The third group is comprised of students who want to work after completion of the program. They earn a Master's degree in economics, not in economic development. Some of these students do want to work in the development area; we placed them at the World Bank, international consulting firms in the US or abroad, or at NGOs. Some of these students are interested in more technical areas, such as finance, data science, and project evaluation. They take a variety of courses after the core. Some take 4-6 hours of coursework at the Owen Graduate School of Management; some students focus on education or health and take courses in public health (Vanderbilt Institute for Global Health) or education (Peabody College of Education and Human Development); some students take math and computing courses plus some programming courses at Owen. They get jobs in insurance, business consulting, finance, or state/local government, for example.
There is not one model for this degree. Our program is very flexible. Students can choose the direction they want to go, and we help them select courses that will move them in this direction after graduation.
Please email us at firstname.lastname@example.org with the subject line “Current Student Contact Request” and we’ll be happy to connect you with a current student. We are fortunate to have a very close-knit, friendly, and supportive group of students who are eager to speak to incoming students about their experience at Vanderbilt and in the GPED. You will get the best feel for our program and whether it’s a good fit for you by talking with them!
Can you provide details about placements (PhD programs and jobs)?
Here you can find information about placements from recent years: GPED Placement (Oct 2017)
Selection in PhD programs is very competitive, so you have to have a very strong application and strong academic credentials. Each year, on average 4-6 GPED students apply to PhD programs and we have a very successful placement rate. Occasionally, one of our GPED graduates will be accepted into the PhD Economics program at Vanderbilt. In the past, students have received fully funded offers from universities across the United States and around the world. You can find an overview of programs to which students have been admitted here.
Students who wish to enroll in a PhD program post-GPED have the opportunity in their second year to take one or more PhD Economics classes in the Economics Department at Vanderbilt. To do so, they must excel in their first-year courses and obtain the permission of the GPED director, the PhD class instructor, and the director of graduate studies for the Economics Department. Any PhD course work you complete while in the master’s program will not count toward your PhD course work; it is to demonstrate that you have the ability to succeed in PhD course work and it greatly improves your PhD applications (if you receive good grades in the PhD course).

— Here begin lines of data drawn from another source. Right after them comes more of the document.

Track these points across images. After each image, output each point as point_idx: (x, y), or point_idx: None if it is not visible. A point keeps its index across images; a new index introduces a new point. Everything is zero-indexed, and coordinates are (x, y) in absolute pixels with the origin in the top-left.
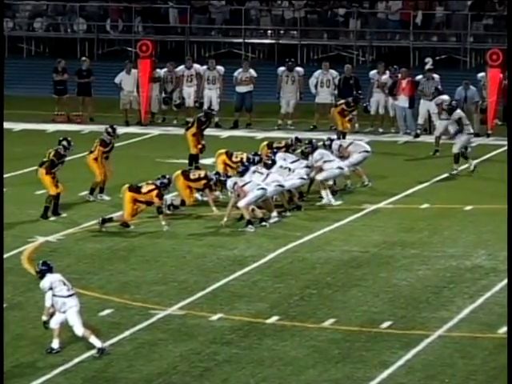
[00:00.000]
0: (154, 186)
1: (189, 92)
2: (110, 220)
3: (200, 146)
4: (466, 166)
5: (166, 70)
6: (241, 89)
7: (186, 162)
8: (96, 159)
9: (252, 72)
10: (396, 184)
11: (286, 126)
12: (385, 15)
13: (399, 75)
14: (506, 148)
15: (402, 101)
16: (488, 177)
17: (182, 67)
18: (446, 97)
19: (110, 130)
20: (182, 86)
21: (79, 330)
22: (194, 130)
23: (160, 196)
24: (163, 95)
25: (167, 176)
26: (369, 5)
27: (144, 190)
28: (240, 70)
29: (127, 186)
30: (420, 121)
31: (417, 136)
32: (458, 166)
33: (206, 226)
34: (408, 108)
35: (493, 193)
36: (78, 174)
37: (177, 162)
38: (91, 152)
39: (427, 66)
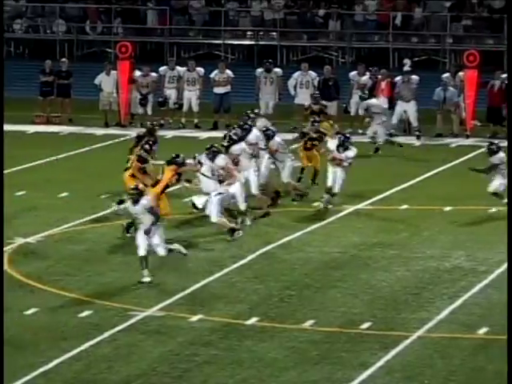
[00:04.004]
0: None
1: (170, 93)
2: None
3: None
4: None
5: (140, 73)
6: (218, 90)
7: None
8: (133, 175)
9: (229, 73)
10: (375, 185)
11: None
12: (363, 17)
13: (379, 76)
14: (484, 149)
15: (382, 102)
16: (467, 178)
17: (164, 68)
18: (374, 100)
19: (146, 146)
20: (163, 86)
21: None
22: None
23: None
24: (138, 97)
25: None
26: (347, 6)
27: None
28: (217, 71)
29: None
30: (394, 121)
31: (390, 136)
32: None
33: (185, 227)
34: (387, 109)
35: (472, 194)
36: (57, 175)
37: (156, 164)
38: (127, 169)
39: (405, 68)
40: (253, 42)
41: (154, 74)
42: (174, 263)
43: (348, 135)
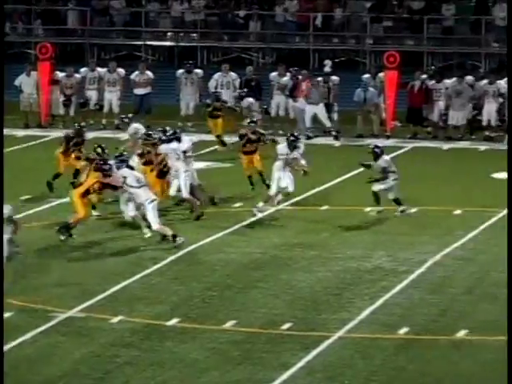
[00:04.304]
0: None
1: (90, 94)
2: None
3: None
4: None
5: (64, 74)
6: (139, 91)
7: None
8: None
9: (149, 74)
10: (296, 186)
11: (187, 128)
12: (283, 17)
13: (300, 77)
14: (406, 149)
15: (302, 103)
16: None
17: (85, 69)
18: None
19: (99, 150)
20: (84, 88)
21: None
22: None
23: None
24: (62, 99)
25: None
26: (268, 7)
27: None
28: (137, 72)
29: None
30: (307, 124)
31: (309, 138)
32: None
33: (106, 229)
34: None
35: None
36: None
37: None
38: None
39: (326, 69)
40: (173, 43)
41: (77, 76)
42: (95, 264)
43: (296, 134)
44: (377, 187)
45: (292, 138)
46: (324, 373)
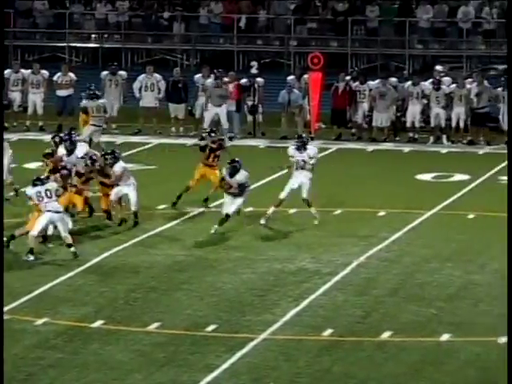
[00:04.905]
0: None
1: (15, 96)
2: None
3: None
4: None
5: None
6: (61, 93)
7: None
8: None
9: (71, 75)
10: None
11: (111, 130)
12: (208, 19)
13: (225, 79)
14: (330, 151)
15: (230, 104)
16: (312, 180)
17: (8, 71)
18: None
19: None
20: (7, 89)
21: None
22: None
23: None
24: None
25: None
26: (192, 9)
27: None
28: (59, 73)
29: None
30: (205, 125)
31: (231, 139)
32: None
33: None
34: (235, 112)
35: (316, 196)
36: None
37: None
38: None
39: (252, 70)
40: (97, 45)
41: (5, 73)
42: (19, 266)
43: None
44: (229, 209)
45: (300, 140)
46: (249, 375)
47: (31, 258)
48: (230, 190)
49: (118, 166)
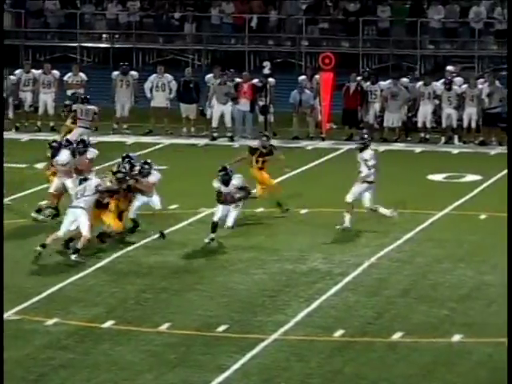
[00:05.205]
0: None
1: (25, 96)
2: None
3: None
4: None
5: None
6: (71, 92)
7: (19, 166)
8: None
9: (82, 75)
10: None
11: (122, 130)
12: (219, 19)
13: (237, 79)
14: (341, 151)
15: (244, 104)
16: (323, 181)
17: (19, 71)
18: None
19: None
20: (18, 89)
21: None
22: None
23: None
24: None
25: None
26: (204, 9)
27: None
28: (70, 73)
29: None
30: (214, 124)
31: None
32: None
33: (42, 230)
34: (249, 112)
35: (329, 197)
36: None
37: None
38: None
39: (265, 71)
40: (108, 45)
41: (12, 77)
42: (30, 266)
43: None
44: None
45: (362, 141)
46: (260, 375)
47: (77, 258)
48: (231, 201)
49: (155, 176)
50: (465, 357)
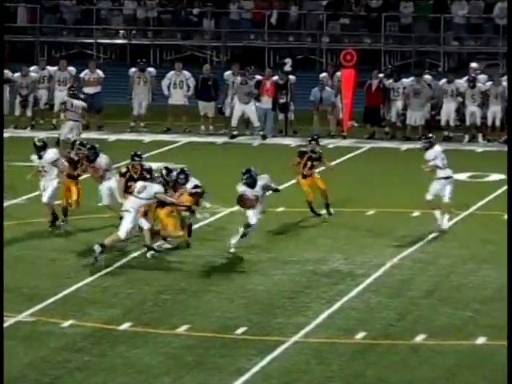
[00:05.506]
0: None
1: (41, 93)
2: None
3: None
4: None
5: (19, 74)
6: (89, 90)
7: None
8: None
9: (99, 73)
10: None
11: (139, 128)
12: (238, 15)
13: (258, 76)
14: (363, 150)
15: (265, 102)
16: (345, 180)
17: (35, 68)
18: None
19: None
20: (35, 87)
21: None
22: None
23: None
24: (18, 99)
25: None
26: (222, 5)
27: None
28: (87, 70)
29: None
30: (233, 123)
31: (264, 138)
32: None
33: (57, 231)
34: (271, 110)
35: (350, 196)
36: None
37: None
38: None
39: (286, 68)
40: (125, 42)
41: (33, 75)
42: (45, 267)
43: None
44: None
45: (427, 140)
46: (279, 378)
47: (153, 253)
48: (251, 206)
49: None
50: (489, 359)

Lastly, you have the opportunity to take additional math classes at Vanderbilt as needed, as electives (for example: linear algebra, real analysis, calculus III, differential equations).
Graduate students may utilize the services of the Graduate School Career Development Office, and the GPED works with this office to organize special workshops geared to GPED students – for example, writing resumes and cover letters, networking, and applying to PhD programs. We also receive information about internships and jobs from both alumni and directly from organizations, and we pass these along to our students. The GPED has an extensive alumni base of over 1700 graduates, and many of our alumni serve as mentors to our students.
Yes, our MA in Economics program is STEM-designated, meaning that it is eligible for the 24-month STEM OPT extension – up to a total of 36 months of OPT, provided certain employment conditions have been met. Vanderbilt’s International Student and Scholar Services office advises students on issues related to OPT and the STEM extension.